Leah's clamorous meanderings through NW London are miles beyond a simple hat-tip to James Joyce - Smith has such a command of language here that she's able to transport her readers to the noisy city streets of her neighborhood as creatively and effortlessly as Joyce in Ulysses. Although Smith's raucous sentences lack the deeper significance of Joyce's controlled cacophony, there is an impressive rhythm to this section of NW that will please many readers. Here, Smith is a receptor, transmitting sound and vision into words:
"The window logs Kilburn's skyline. Ungentrified, ungentrifiable. Boom and bust never come here. Here bust is permanent. Empty State Empire, empty Odeon, graffiti-streaked sidings rising and falling like a rickety rollercoaster. Higgledy piggledy rooftops and chimneys, some high, some low, packed tightly, shaken fags in a box."

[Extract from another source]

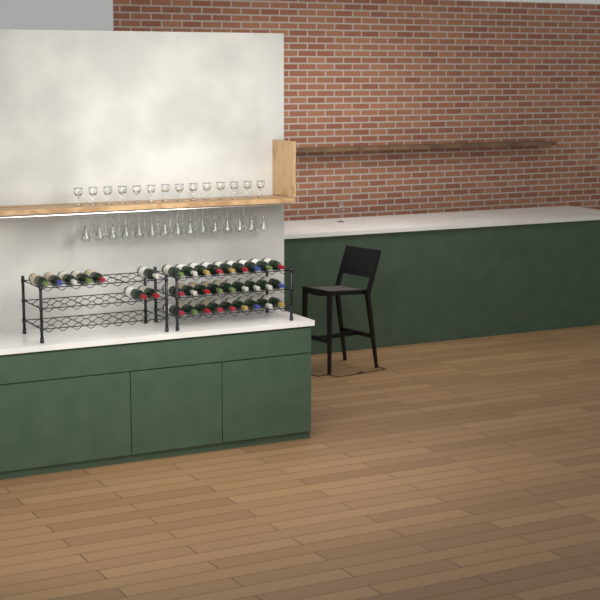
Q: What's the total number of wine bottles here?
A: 35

But once the curtain falls on NW's first act, Smith takes a sharp turn into a new story and a new, less riveting style of writing. Felix, a man from a different corner of NW London, is introduced and Smith follows him for what turns out to be terribly eventful single day. Similar to Shar's character in the novel's first section, Felix forces readers to reflect on Leah's middle-class life and see that despite her frustrations she has things pretty well sorted out. When we first meet him, Felix is still trying to gain his footing and put his drug-using, multiple-partner past behind him. He has his mind set on buying a broken-down car from an online listing with hopes of repairing the vehicle and turning a profit. Later, Felix visits one of the women he's been seeing, intending to tell her that he wants to begin a monogamous relationship with someone else and that she can longer be his girl on the side.
By the time Felix's story closes, something happens that reconnects his plot to Leah's. This would be a fulfilling link if Smith decided to revisit NW's wonderful first section, but instead she veers further away and jumps into the entire life of Keisha, who first met Leah at age four when she saved her from drowning in a swimming pool. Composed of 185 vignettes that each average the length of a page, Smith episodically builds the life of Keisha (later Natalie) in a veritable slideshow of aging. Taken individually, these scenes are taut little snapshots, but after NW's first two threads this manner of writing feels too simple and almost lazy in execution.
When this experimental, 185-chapter section concludes, Smith continues with Natalie's story and barrels through two final segments about Natalie told in more traditional prose. Continuing with Natalie in this way manages to cheapen to effect of NW's miniature chapters: why adopt that format for this specific character, only to abandon it later? Only at the end of the novel does Natalie's thread return to Leah and the story with which Smith began. By the time this happens, it becomes increasingly clear that most of NW is weighted in Natalie's direction, and that the outstanding opening preamble was just establishing a supporting character for a lead not yet introduced. As the novel closes, many of NW's threads seem frayed and superfluous, like a series of unnecessary detours during a surprisingly straight route through Natalie's life.
It feels as if Smith couldn't decide if NW should be about a place or its inhabitants, and instead of making a definitive choice she wrote something that's an incongruous attempt at fulfilling both goals. NW is exceptionally well-written and compulsively readable, but the sum of its parts does not amount to anything nearly as spectacular as the language and rhythm from which the novel is formed.